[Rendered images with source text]
********************
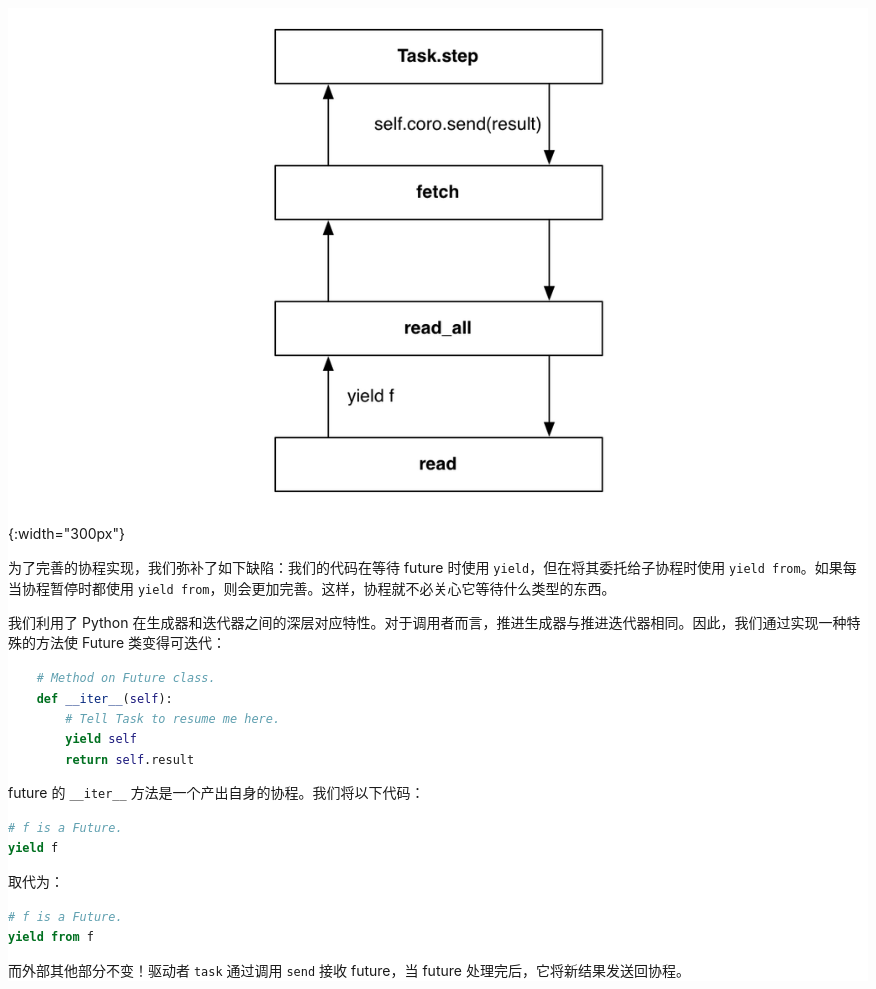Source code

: ![图 5.3 - Yield from](/assets/img/yield-from.png){:width="300px"}


为了完善的协程实现，我们弥补了如下缺陷：我们的代码在等待 future 时使用 `yield`，但在将其委托给子协程时使用 `yield from`。如果每当协程暂停时都使用 `yield from`，则会更加完善。这样，协程就不必关心它等待什么类型的东西。

我们利用了 Python 在生成器和迭代器之间的深层对应特性。对于调用者而言，推进生成器与推进迭代器相同。因此，我们通过实现一种特殊的方法使 Future 类变得可迭代：

```python
    # Method on Future class.
    def __iter__(self):
        # Tell Task to resume me here.
        yield self
        return self.result
```
future 的 `__iter__` 方法是一个产出自身的协程。我们将以下代码：

```python
# f is a Future.
yield f
```

取代为：

```python
# f is a Future.
yield from f
```

而外部其他部分不变！驱动者 `task` 通过调用 `send` 接收 future，当 future 处理完后，它将新结果发送回协程。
********************
• _Problem to solve_:
Give back the entries verbatim but drop every picture.

• _Problem solution_:
Source code

: ![图 5.3 - Yield from](/assets/img/yield-from.png){:width="300px"}


为了完善的协程实现，我们弥补了如下缺陷：我们的代码在等待 future 时使用 `yield`，但在将其委托给子协程时使用 `yield from`。如果每当协程暂停时都使用 `yield from`，则会更加完善。这样，协程就不必关心它等待什么类型的东西。

我们利用了 Python 在生成器和迭代器之间的深层对应特性。对于调用者而言，推进生成器与推进迭代器相同。因此，我们通过实现一种特殊的方法使 Future 类变得可迭代：

```python
    # Method on Future class.
    def __iter__(self):
        # Tell Task to resume me here.
        yield self
        return self.result
```
future 的 `__iter__` 方法是一个产出自身的协程。我们将以下代码：

```python
# f is a Future.
yield f
```

取代为：

```python
# f is a Future.
yield from f
```

而外部其他部分不变！驱动者 `task` 通过调用 `send` 接收 future，当 future 处理完后，它将新结果发送回协程。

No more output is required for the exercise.